The Joint Chamber of Afghanistan-Pakistan Commerce on Monday said that Islamabad has imposed new restrictions on the transit of Afghan commodities, creating hurdles in the way of traders to transfer their products via Karachi port.
“The problem is in invoice. The Pakistani government has increased the invoice of commodities such as tires, electric devices, medicines, oil and sugar,” said Najibullah Safi, head of the Joint Chamber.
“This action is not based on international norms. No one has the right to ask for invoice from us,” said Mohammad Younus Momand, acting head of the Afghanistan Chamber of Commerce and Investment (ACCI).
According to the ACCI, Afghanistan exports 2 million tons of fresh fruits and other materials via Afghanistan to the Central Asian Nations and that the new restrictions will damage the transit and businesses between the two countries.
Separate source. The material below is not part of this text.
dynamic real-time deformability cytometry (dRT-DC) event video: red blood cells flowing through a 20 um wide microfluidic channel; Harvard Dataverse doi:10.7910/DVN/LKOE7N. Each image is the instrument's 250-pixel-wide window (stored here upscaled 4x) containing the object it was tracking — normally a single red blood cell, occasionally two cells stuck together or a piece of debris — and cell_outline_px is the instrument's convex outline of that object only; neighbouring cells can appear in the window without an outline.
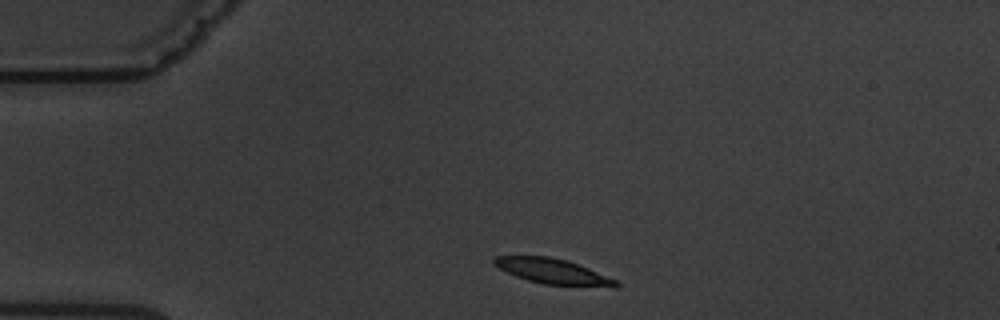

“They also import gas and oil and cotton as well steel from Central Asia. It will affect Pakistan itself and the Central Asians,” said Khanjan Alokozai, a member of the ACCI.
Meanwhile, the Ministry of Industry and Commerce also said a delegation of the Islamic Emirate has travelled to Islamabad to solve the issue.
“They must not put pressure on our invwstors and private sectors. Otherwise, we are obliged to think of alternative. We are trying to solve this and our representatives have gone to discuss it,” said Akhundzada Abdul Salam Jawad, a spokesman for the MoIC.
Afghanistan imports its commodities from China, Indonesia, India and European countries via Karachi port.